• _What you will do_
Answer these questions about the excerpt on real-time PCR methods.
1. How many cycles followed the initial denaturation step?
2. What software was used to design the gene-specific primer pairs?
3. Which two reference genes were selected for normalization in the prefrontal cortex?

• _Excerpt_
········

Total RNA (250 ng) was reverse transcribed into cDNA in a 20 μl reaction mixture using Superscript III reverse transcriptase (Invitrogen). RT negative control was performed by omitting reverse transcriptase in the reaction in order to confirm no genomic DNA contamination in the isolated RNA. Real-time PCRs were performed in a 10 μl reaction mixture containing 4 μl cDNA (1 ng), 1 × PCR reaction buffer, 3 mM MgCl2, 0.3 mM dNTP, 1 × ROX reference dye, 0.8 U JumpStart Taq DNA polymerase (Sigma-Aldrich), 5 × SYBR Green I (Invitrogen), and 0.4 μM each of forward and reverse primers. The gene-specific primer pairs (primer sequences shown in Table A2 in Appendix) were designed using Primer Express Software version 3.0 (Applied Biosystems), synthesized by Invitrogen and further validated using BioBank cDNA from human brain (PrimerDesign). Amplification was performed in 384-well optical plates using the ABI PRISM 7900HT Sequence Detection System (Applied Biosystems) with an initial denaturation of 5 min at 95°C, followed by 45 cycles of 95°C for 15 s, 60°C for 30 s, and 72°C for 30 s. A melting curve was determined at the end of cycling to ensure the amplification of a single PCR product. Cycle threshold values (Ct) were determined with the SDS 2.3 and RQ Manager 1.2 softwares supplied with the instrument. The expression of each target gene relative to a normalization factor (geometric mean of two reference genes) was calculated with DataAssist v2.0 using the 2−ΔCt method as previously described (Schmittgen and Livak, 2008). Reference genes beta actin (ACTB) and ubiquitin C (UBC) for hippocampal dentate gyrus (average expression stability value M = 0.25), ribosomal large P0 (RPLP0) and ACTB for prefrontal cortex (average expression stability value M = 0.22), and phosphoglycerate kinase 1 (PGK1) and peptidylprolyl isomerase A (PPIA) for OFC (average expression stability value M = 0.125) were selected for normalization according to previously developed approach for analysis of reference genes (Johansson et al., 2007; Kuzmin et al., 2009; Bazov et al., 2011). As the expression of reference genes may vary between different brain regions of human alcoholics, it is of great importance to use validated stable reference genes for normalization.

········

[Collection entries]
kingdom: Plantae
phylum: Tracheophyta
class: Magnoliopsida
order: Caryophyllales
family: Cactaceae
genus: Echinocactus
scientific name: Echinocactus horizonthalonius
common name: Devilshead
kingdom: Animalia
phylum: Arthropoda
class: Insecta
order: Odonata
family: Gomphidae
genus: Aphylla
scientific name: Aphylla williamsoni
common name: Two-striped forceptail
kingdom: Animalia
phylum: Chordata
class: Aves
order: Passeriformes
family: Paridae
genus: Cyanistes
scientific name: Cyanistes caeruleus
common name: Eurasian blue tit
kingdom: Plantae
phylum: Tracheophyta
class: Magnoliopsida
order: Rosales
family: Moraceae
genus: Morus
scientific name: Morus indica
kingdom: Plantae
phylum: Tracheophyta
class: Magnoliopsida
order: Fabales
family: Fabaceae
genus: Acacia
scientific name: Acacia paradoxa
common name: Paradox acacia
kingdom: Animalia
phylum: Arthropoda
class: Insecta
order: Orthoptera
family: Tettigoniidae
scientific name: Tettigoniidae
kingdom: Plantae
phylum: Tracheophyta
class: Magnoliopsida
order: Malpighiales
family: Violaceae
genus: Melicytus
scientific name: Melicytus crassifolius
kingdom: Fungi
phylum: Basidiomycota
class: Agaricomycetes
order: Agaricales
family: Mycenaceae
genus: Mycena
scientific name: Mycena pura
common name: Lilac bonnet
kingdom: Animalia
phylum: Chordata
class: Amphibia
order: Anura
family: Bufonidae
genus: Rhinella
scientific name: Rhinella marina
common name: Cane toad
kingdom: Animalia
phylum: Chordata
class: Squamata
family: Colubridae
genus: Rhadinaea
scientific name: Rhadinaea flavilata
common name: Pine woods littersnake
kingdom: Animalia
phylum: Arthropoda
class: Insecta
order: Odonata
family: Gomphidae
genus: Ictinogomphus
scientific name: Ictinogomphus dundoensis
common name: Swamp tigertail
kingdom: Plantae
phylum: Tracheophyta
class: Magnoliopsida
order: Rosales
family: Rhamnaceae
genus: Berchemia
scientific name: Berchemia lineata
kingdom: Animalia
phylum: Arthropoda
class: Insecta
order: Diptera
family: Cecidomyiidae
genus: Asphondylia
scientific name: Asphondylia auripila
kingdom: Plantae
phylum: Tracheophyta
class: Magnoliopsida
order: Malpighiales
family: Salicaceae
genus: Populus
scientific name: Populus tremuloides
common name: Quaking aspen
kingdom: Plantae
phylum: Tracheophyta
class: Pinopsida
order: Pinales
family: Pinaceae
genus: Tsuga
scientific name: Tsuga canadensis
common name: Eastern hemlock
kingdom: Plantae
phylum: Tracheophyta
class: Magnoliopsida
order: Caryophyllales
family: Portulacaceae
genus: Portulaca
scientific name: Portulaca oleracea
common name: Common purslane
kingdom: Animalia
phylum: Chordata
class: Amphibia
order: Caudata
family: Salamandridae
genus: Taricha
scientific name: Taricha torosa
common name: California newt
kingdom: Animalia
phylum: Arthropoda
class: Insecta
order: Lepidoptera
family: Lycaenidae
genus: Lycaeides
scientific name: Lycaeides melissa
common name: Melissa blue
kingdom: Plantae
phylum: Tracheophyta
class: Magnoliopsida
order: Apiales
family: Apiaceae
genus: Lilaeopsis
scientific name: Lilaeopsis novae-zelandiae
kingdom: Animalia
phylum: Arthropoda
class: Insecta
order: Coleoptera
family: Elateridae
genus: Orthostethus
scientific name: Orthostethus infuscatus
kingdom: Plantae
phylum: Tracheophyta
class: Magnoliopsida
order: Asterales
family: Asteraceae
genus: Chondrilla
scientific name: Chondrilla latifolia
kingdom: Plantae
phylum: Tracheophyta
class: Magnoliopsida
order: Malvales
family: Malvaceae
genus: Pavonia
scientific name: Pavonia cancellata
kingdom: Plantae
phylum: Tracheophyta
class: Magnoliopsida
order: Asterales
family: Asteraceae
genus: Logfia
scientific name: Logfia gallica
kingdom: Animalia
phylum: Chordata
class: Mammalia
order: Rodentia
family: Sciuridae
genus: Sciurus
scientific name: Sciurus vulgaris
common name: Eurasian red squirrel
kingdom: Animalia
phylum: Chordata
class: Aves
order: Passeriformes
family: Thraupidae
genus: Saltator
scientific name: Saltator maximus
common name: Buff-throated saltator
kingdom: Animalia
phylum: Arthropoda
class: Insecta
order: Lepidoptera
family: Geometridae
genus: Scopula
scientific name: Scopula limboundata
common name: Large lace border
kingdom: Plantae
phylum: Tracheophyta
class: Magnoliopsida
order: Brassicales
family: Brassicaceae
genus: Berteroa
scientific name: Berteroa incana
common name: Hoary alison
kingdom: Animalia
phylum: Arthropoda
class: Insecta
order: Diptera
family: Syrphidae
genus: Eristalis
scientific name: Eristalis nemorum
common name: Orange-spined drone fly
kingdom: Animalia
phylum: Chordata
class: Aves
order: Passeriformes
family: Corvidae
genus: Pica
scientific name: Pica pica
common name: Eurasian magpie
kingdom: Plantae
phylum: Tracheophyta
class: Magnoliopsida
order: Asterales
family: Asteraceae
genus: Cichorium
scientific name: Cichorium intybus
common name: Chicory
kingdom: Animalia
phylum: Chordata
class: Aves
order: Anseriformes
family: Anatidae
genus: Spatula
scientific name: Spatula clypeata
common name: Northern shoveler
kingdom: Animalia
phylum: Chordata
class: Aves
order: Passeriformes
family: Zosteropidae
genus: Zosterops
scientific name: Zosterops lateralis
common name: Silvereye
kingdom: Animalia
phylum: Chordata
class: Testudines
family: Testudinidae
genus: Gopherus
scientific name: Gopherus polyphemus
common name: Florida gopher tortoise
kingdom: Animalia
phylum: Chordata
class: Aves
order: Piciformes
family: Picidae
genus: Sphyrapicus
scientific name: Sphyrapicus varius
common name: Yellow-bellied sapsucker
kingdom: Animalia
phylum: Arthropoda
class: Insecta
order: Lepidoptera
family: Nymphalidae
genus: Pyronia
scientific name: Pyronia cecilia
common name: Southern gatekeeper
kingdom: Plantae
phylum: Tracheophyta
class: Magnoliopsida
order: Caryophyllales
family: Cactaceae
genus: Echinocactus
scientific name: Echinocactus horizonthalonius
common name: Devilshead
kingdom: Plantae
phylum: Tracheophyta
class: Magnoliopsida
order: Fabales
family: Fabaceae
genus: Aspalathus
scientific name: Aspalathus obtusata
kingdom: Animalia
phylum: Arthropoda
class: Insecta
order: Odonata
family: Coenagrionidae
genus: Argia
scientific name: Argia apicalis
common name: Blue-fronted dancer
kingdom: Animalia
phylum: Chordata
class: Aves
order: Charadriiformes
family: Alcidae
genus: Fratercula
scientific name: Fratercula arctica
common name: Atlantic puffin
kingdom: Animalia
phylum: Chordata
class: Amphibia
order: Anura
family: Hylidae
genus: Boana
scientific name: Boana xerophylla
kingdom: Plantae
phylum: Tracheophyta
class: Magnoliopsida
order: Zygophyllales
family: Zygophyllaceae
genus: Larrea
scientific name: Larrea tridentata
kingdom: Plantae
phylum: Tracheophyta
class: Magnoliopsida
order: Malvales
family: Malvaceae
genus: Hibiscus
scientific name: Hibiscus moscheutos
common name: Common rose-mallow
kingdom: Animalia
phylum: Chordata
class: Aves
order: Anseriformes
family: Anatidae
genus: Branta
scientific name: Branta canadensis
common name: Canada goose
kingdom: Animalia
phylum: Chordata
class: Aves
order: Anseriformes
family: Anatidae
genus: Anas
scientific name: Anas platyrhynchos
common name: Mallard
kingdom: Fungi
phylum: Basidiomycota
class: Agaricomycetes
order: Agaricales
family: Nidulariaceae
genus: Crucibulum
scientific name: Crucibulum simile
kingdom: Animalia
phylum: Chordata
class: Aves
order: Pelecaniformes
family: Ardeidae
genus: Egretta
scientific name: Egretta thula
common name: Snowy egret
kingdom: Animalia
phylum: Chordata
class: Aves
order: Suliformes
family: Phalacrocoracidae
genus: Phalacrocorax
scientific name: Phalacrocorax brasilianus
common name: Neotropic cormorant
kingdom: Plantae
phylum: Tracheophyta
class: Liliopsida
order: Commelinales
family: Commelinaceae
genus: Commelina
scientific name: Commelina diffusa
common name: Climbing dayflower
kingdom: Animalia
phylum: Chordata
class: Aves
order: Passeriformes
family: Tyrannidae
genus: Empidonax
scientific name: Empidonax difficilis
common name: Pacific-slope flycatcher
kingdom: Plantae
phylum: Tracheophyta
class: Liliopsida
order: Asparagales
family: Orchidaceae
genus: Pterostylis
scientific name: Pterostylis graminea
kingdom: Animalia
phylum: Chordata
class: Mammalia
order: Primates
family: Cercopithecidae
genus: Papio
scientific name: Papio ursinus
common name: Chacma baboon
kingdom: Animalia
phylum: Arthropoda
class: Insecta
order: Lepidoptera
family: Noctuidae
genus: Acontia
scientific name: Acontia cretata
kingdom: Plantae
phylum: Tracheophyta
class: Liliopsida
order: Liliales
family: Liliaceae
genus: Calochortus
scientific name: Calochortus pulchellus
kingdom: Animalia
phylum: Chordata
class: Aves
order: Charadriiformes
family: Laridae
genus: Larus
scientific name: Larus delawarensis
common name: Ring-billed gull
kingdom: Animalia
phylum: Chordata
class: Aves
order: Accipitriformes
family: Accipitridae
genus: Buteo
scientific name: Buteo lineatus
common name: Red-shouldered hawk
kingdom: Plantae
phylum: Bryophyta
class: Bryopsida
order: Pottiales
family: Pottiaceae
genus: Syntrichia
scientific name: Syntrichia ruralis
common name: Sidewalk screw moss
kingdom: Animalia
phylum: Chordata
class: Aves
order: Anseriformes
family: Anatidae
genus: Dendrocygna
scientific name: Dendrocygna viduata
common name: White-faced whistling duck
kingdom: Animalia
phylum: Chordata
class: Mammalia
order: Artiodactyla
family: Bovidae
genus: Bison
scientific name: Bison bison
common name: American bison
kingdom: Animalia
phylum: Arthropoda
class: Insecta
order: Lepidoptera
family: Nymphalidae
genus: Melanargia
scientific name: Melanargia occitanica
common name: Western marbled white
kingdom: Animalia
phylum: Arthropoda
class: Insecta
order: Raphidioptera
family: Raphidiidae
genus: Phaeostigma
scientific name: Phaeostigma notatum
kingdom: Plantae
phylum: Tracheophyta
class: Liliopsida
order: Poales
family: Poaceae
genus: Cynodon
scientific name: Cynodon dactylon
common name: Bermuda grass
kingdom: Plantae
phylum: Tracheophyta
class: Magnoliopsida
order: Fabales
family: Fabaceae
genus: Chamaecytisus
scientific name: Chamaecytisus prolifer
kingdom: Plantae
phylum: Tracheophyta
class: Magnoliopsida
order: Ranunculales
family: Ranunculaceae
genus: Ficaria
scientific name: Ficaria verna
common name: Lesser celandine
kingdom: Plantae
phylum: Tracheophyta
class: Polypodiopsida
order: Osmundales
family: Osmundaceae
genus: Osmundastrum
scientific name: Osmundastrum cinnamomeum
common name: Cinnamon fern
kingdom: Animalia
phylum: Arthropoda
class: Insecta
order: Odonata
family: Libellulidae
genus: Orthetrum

········

• _Answer section_
1. 45 cycles
2. Primer Express Software version 3.0 (Applied Biosystems)
3. Ribosomal large P0 (RPLP0) and beta actin (ACTB)